As part of this trend, facts got replaced with opinions – because opinions are cheap and profitable. You want to make more money? Cut your foreign reporters, replace them with a pundit who once visited France. Need to make more money? Cut your congressional reporters and replace them with a couple of hacks arguing about congress.

As a result of the rush to make a profit, news coverage has become completely tabloidized … which is why some idiot with a cause needs to throw a “Puke-In” to get attention to a relevant issue like the privatization of parks. And it worked.

A cleverly worded publicity stunt that claimed I was going to “Fill Dolores park with vomit and watch the trailer of privatization float away on a river of puke” got attention. News organizations that never would have run a headline like “parks department fails to consult with residents” were tripping over themselves to be the first to run headlines like “Incensed man vows to puke on immigrants” and “park activist to puke on vendors.” All told, 57 stories appeared online and in the papers.

 Eventually, most of them mentioned that the park was going to get privatized. It was ugly, but it was a win – and with the media the way it is, everything’s ugly.

After it had been going on for two weeks, I had to explain to people that my cheap and obvious publicity stunt was a cheap and obvious publicity stunt. This lead to more headlines. But come on – “puke in?” That’s funny! But for the record, no, I’m not going to throw up on immigrants. I do have $750 worth of novelty vomit, but all I’m really doing is collecting signatures for my petition: Did anyone really think I could puke on another human being … someone who I didn’t know … just because we had different opinions on the location of a taco truck? After I ran for mayor for second place? After Porneokie? After a career in San Francisco spent producing benefits and rallies and meetings and art incubators and pot luck dinners and bus trips to amazing places?
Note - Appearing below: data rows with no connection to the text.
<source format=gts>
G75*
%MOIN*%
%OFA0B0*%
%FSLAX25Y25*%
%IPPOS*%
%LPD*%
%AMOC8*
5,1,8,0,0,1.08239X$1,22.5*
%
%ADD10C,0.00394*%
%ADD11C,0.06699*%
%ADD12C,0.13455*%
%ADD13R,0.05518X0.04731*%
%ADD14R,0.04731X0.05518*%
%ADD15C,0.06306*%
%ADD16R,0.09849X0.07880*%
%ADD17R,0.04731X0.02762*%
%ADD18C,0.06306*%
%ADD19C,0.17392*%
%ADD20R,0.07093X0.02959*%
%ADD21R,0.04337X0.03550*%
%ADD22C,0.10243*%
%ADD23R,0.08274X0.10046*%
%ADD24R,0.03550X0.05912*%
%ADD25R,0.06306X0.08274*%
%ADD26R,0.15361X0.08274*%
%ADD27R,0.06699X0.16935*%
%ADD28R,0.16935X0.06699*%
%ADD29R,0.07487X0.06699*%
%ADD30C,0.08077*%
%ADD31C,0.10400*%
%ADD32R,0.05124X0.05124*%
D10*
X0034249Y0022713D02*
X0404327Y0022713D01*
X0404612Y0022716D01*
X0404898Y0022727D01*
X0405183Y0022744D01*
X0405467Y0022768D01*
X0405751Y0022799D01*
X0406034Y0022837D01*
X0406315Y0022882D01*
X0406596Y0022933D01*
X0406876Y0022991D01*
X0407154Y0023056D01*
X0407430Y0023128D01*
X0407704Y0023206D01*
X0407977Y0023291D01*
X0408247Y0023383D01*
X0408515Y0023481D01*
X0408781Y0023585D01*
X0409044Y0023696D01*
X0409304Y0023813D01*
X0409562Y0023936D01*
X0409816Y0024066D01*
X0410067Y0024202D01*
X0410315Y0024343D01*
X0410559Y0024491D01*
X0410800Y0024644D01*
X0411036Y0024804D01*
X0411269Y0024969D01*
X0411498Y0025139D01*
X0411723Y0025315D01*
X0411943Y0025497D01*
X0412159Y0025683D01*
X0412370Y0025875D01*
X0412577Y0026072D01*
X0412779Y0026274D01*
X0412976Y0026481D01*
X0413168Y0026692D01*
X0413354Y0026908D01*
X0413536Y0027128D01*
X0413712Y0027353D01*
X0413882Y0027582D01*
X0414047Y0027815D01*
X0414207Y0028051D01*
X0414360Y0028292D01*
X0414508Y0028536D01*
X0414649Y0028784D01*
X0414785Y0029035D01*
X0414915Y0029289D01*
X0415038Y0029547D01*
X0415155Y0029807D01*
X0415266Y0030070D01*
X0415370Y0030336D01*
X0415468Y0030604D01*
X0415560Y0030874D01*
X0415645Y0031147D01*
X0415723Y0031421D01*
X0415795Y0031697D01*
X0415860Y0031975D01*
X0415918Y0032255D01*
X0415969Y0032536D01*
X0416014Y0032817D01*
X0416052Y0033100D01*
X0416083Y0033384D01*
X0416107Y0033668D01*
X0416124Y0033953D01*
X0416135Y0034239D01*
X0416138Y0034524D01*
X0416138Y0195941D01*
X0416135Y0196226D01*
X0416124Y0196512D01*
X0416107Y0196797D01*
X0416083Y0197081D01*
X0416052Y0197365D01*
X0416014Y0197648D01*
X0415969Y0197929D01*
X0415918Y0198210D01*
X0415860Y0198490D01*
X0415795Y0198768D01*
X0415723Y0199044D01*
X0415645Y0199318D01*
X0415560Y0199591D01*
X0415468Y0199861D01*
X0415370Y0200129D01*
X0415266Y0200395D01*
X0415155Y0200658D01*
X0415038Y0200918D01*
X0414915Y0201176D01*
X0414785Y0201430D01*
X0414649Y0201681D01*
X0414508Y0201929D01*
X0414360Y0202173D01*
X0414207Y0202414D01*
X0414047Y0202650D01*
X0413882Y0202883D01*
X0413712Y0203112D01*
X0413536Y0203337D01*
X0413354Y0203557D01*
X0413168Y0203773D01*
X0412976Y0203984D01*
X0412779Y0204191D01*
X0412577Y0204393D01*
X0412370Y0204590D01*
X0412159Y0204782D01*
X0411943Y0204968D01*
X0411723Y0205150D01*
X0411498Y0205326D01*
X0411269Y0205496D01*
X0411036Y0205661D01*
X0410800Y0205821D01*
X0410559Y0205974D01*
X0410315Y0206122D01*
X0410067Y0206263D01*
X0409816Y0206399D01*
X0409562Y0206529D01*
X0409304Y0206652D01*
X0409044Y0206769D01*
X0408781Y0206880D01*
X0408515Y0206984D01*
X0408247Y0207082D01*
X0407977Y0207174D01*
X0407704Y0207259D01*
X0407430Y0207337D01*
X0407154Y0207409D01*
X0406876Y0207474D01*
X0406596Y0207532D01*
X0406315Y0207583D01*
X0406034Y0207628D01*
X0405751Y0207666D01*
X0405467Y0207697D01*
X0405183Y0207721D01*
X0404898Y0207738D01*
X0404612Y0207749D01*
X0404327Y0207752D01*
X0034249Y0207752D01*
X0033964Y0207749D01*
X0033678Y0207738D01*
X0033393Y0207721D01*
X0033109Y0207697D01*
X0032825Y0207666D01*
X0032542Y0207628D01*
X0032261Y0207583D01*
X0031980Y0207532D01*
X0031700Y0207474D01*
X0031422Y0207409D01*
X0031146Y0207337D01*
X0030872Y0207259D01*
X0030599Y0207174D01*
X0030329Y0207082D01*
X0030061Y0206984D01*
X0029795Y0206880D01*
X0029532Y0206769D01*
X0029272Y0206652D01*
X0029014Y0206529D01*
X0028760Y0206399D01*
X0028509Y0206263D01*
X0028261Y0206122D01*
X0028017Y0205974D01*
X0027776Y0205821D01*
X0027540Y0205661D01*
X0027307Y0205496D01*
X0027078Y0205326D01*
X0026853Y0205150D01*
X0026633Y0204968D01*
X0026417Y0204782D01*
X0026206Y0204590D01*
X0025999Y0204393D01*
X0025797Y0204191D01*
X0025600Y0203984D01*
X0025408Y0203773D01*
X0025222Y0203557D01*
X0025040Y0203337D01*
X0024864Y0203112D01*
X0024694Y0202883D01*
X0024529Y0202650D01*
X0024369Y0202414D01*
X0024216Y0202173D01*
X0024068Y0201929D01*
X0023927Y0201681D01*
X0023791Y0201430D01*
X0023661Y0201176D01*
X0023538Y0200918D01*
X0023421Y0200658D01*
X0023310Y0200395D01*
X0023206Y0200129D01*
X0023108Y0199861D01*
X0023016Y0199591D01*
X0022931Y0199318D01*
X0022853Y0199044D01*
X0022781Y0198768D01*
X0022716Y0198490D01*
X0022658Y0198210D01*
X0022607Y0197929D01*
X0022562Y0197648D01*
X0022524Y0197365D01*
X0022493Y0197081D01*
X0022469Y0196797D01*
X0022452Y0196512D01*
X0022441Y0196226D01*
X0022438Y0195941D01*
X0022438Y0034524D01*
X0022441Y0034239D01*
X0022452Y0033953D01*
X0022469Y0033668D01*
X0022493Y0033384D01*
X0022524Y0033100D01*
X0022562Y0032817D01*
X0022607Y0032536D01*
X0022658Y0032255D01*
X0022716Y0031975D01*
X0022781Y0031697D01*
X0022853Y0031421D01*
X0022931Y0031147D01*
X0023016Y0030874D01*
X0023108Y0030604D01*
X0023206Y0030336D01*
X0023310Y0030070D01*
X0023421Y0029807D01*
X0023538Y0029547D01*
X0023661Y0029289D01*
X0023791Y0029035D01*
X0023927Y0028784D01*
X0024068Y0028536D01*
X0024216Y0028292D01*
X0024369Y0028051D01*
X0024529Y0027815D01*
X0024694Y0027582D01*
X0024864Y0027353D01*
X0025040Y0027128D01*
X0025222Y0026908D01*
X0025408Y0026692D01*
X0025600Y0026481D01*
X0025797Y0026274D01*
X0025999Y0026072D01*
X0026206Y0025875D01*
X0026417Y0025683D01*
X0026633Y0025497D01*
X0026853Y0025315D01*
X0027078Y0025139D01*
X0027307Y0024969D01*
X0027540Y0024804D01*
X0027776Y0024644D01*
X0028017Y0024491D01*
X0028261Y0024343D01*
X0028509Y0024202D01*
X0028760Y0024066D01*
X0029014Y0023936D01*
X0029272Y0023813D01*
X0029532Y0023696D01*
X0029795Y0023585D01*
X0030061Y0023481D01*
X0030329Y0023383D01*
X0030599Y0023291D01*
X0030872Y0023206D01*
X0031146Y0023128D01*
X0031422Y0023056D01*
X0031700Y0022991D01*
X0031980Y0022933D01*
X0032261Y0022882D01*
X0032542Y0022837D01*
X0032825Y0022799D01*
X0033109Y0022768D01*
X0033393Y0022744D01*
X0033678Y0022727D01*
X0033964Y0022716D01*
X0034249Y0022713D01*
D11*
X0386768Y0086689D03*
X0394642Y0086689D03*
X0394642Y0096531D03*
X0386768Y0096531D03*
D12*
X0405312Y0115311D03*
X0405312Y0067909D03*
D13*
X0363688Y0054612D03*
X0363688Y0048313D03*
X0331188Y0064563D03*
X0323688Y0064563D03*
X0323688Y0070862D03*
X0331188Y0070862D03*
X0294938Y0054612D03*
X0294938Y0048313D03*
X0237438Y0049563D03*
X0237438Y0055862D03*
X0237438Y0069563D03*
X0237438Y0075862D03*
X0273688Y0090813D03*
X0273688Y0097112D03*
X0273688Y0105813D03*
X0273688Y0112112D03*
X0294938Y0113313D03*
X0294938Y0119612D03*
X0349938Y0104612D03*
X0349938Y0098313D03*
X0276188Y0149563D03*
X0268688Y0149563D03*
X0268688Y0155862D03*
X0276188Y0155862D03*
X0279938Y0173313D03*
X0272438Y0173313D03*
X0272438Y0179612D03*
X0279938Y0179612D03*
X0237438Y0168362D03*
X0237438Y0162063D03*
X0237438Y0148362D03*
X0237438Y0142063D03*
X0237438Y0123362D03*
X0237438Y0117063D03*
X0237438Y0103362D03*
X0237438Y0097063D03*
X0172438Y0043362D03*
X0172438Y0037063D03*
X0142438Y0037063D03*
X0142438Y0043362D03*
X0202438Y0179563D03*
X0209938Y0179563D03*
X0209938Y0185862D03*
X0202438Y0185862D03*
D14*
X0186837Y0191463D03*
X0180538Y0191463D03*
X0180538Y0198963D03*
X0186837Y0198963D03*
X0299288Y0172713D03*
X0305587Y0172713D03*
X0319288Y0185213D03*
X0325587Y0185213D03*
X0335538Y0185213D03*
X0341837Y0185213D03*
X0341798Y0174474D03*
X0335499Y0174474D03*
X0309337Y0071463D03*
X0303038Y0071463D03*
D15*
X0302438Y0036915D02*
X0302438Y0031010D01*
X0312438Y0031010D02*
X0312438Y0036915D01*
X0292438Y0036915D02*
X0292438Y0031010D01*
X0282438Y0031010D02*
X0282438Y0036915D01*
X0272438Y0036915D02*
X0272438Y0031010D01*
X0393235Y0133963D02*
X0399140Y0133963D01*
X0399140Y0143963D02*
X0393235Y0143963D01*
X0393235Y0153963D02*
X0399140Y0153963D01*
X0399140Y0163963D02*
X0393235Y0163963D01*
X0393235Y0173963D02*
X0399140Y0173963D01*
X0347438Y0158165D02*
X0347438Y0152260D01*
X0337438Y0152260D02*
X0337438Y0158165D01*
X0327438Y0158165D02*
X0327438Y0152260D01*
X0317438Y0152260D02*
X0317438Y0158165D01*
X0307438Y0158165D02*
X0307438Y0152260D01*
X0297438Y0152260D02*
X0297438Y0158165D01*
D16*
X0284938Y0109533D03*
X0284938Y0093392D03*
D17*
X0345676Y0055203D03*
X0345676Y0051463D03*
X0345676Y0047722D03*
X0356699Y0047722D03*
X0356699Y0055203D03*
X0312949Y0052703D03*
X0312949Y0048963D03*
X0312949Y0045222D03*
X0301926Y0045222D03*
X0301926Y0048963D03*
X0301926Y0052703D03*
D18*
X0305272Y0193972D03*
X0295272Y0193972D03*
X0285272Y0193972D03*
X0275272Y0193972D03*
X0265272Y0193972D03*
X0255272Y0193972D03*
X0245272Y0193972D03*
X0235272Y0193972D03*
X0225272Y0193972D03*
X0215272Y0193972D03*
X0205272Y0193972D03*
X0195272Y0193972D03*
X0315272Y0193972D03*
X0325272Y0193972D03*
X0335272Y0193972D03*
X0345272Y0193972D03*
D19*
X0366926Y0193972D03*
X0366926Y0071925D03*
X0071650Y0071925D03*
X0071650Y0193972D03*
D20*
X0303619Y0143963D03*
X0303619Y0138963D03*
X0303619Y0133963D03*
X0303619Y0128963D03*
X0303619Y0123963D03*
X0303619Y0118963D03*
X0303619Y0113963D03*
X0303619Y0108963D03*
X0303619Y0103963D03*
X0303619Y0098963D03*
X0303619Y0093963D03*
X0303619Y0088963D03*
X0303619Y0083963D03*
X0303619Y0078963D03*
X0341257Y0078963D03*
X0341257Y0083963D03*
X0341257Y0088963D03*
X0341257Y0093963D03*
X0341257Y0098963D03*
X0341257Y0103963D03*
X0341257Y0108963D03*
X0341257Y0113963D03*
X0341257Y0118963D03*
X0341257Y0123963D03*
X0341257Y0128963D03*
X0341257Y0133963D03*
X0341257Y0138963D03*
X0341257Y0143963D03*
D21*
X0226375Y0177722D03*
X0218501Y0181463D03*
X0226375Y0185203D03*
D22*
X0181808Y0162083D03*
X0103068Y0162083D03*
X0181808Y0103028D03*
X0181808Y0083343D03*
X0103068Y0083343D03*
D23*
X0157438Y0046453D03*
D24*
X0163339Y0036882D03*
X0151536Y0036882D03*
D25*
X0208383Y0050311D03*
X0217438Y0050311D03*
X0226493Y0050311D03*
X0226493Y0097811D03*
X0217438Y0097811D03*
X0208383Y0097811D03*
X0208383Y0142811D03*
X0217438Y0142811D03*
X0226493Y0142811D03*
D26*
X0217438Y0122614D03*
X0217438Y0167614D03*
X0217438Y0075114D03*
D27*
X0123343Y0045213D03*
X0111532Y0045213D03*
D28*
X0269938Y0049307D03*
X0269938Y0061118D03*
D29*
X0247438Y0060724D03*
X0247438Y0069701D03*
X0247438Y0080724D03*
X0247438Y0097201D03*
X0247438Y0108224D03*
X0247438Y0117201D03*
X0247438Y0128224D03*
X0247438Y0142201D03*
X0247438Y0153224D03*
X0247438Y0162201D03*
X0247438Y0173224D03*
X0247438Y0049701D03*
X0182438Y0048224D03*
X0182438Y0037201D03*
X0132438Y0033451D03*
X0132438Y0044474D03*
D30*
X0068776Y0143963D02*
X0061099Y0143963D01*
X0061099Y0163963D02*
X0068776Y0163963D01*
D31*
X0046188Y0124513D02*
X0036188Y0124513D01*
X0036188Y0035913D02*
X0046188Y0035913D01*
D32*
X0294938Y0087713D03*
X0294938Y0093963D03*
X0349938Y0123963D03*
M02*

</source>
Well, actually… yes. People thought I was going to go assault someone. Welcome to San Fransandiego. Whatever. The point is: the Recreation and Parks department is trying to rent out public parks to make money, and they’re not consulting the neighborhoods. And while they’ve found the nicest, sweetest, bestest cause they could find to rent the first plot of your land too, the next time it might be FOX news. It might be Exxon. It might be Goldman Sachs. They don’t care: they’re just in it for the money.

Privatization came to Doritos Park. Shit, I did it again. Sorry. Privatization came to Dolores Park. And the progressive left of the Mission showed up. We showed up and we showed that we have a gag reflex. We let Mr. Ginsburg know that privatization makes us nauseous. If they’ve got budget problems, close a few golf courses, they’re horrible for our ecology anyway. Endangered species; frogs and what have you. Lowering kids services 30% and then raising your payroll 670% is not gonna work. Duh. You can’t fire all the kids’ teachers that were making $35K a year, close the clubhouses and then hire thirteen $120K a year bureaucrats and not start a class war. There should be 50 neighborhood groups at your door with torches and pitchforks!
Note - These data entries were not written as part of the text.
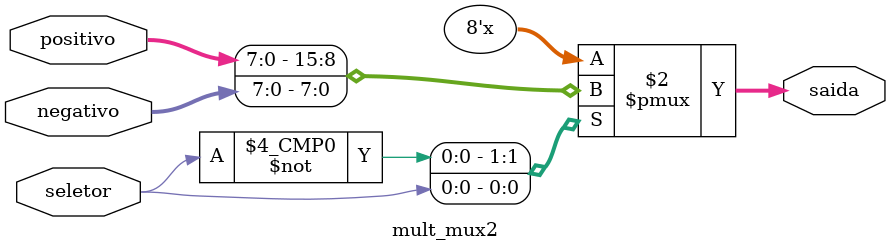
<source format=sv>
module mult_mux2(
	input [7:0] positivo,
	input [7:0] negativo,
	input seletor,
	output [7:0] saida
);

	always @(*)
		case(seletor)
			1'b0: saida = positivo;
			1'b1: saida = negativo;
		endcase

endmodule
</source>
If the Recreation and Parks Department needs more money, they should show good faith and manage what they have better first, before selling our future with privatization. And if they need more money from the General Fund, then lets find it! Lets partner with them to seek solutions or restructure how the financial system works so they get the money they need without ruining our city.

As for us eating each other alive over this issue? I think it’s worth our time to talk this out, argue it out. Work it out. It’s definitely worth poking taco truck sized holes in this moral justification for selfishness. Which is what I think we have here. I think fighting that is worth signing a petition, and worth protesting. And it’s worth a cheap publicity stunt. I bet I can think of another one, too.